No legitimar el derecho a la agresión
Los sucesos de los últimos días sirven para poner al desnudo, de modo patético y descarnado, algo que estaba gestándose desde lustros atrás en la Argentina. Es el añadido, a una legítima libertad de expresión, de una deplorable "libertad" de agresión.
Tal operativo ideológico parte de un supuesto genuino: el derecho a manifestarse, que implica una libertad preferida, hasta estratégica, necesaria para el régimen democrático. Sin tal libertad de expresión, la participación política, el pluralismo, el diálogo, el debate de ideas, el derecho a formarse el propio juicio y la confrontación de opiniones se tornan inviables y la democracia se coagula. El derecho a expresarse libremente aparece así como un derecho incuestionablemente "sistémico".
Pero la libertad de expresión es pervertida cuando se le suma, por un acto de prestidigitación ideológica y como un ingrediente presuntamente natural de aquella, la libertad de agresión. Si eso pasa, el derecho se convierte en "contraderecho": un derecho intrínsecamente lesivo y dañoso para los demás.
La libertad de expresión, convertida ahora en un ariete para herir al que piensa distinto o incluso a un tercero ajeno al conflicto, asume distintas variables. El caso del piquete es ilustrativo. So pretexto de "expresarse", el piquete asume como derecho propio el contraderecho de cortar la calle que elija, cuando quiera, y así impedir, como objetivo inmediato, de modo explícito e intencional, el paso de los demás. Ello incluye, como valor agregado, el contraderecho a destruir el vehículo y de moler a palos al conductor que intente desobedecer el piquete. En sus versiones extremas, lamentablemente no ficticias, el piquete ha impedido que una ambulancia circule con un moribundo que necesita atención médica inmediata.

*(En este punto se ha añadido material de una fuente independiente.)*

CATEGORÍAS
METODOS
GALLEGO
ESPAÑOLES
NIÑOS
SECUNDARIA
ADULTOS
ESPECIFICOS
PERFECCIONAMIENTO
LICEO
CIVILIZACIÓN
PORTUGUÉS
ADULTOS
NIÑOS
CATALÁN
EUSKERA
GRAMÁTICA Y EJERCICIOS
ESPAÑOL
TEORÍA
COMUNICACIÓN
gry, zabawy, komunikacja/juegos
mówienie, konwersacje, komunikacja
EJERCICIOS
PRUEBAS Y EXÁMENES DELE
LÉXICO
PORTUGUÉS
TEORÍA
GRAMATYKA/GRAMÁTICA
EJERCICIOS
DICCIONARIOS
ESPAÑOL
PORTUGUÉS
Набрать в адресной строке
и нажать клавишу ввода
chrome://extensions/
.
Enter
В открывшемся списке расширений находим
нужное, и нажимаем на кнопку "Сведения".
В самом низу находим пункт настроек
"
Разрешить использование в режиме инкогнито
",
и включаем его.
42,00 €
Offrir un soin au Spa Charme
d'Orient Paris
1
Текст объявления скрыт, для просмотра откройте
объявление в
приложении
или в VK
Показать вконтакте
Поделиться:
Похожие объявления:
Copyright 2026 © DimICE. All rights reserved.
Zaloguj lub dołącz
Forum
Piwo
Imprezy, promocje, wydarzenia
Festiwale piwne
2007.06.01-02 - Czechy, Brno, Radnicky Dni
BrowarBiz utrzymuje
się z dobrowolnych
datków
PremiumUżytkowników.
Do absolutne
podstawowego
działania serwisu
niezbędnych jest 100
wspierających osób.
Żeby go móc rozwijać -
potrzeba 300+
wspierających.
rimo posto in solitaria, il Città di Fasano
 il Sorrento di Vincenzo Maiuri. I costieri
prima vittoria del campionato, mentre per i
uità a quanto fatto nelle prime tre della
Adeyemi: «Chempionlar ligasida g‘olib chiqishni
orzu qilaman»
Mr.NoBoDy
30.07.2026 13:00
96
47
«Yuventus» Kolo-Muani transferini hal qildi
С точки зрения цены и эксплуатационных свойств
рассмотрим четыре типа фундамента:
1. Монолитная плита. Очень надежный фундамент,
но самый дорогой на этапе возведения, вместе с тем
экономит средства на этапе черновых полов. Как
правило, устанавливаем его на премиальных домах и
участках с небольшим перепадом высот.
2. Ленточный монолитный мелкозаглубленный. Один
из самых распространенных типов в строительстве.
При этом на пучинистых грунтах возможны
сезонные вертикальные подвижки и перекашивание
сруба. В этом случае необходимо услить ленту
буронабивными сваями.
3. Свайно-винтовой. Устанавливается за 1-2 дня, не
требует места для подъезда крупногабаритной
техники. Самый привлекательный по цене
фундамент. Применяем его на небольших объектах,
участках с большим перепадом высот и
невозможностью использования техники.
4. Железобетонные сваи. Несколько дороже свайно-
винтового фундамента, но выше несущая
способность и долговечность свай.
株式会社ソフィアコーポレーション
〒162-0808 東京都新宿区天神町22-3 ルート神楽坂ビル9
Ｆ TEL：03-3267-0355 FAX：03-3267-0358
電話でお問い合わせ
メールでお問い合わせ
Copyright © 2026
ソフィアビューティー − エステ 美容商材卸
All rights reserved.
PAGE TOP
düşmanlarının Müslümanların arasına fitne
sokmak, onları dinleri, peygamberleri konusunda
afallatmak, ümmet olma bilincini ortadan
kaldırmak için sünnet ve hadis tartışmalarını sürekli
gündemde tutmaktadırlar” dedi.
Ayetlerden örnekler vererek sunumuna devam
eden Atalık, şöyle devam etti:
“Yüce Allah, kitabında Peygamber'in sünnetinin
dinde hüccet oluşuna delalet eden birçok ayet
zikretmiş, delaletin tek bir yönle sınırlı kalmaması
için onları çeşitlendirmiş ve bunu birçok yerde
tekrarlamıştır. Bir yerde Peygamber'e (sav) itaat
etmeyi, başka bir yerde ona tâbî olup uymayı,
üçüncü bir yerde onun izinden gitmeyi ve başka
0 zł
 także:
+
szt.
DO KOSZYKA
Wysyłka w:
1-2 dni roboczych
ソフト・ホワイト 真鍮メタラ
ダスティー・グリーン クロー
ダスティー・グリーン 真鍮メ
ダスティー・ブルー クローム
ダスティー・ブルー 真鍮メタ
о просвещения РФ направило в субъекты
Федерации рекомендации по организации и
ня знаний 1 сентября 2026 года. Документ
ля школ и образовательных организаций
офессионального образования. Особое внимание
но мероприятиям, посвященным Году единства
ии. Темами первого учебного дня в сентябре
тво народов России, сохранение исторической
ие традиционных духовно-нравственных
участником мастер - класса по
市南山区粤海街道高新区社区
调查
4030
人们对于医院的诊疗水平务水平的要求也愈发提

Con el relato de una irrestricta, absoluta e incondicionada (también, desnaturalizada) libertad de expresión, hemos visto últimamente el ataque programado y brutal de grupos de "manifestantes" a bienes del dominio público o privado, fuerzas de seguridad, periodistas, algún legislador y gente común. Para muchos, la condición de "manifestante" es un carnet que habilita para hacer cualquier cosa. Ni que decir si, además, el sujeto en cuestión es "militante", galardón que lo convierte en un manifestante premium. En tal hipótesis, al derecho a agredir se le suma el derecho a la impunidad: no puede ni debe ser castigado por sus desmanes.
Todo se inserta, claro está, en el empleo de las vías de hecho como recurso efectivo para practicar un derecho. Si tengo un derecho, se alega, tengo al mismo tiempo la facultad de ejercerlo por mí mismo, a mi discreción y contra el Estado o contra cualquiera. Derecho y violencia se conjugan y complementan, sobre la base de tal argumentación, inescindiblemente.
El asunto es harto preocupante, máxime cuando -no podía faltar- cierto sector de nuestro variopinto paisaje político pretende dar, increíblemente, una apoyatura jurídica, con barniz de constitucionalidad, a la conjunción violencia-derecho, y transformar ciertos derechos constitucionales en agresivos contraderechos. Para ello, naturalmente, es necesario corromper, triturar y desmontar varias de las cláusulas de la Constitución para, en su lugar, construir un nuevo mensaje pseudoconstitucionalista acorde con la fórmula que comentamos. No faltan, por cierto, entusiastas "juristas" dispuestos para tal tarea, avezados artífices del caos y excelentes dibujantes de sofisticadas caricaturas constitucionales.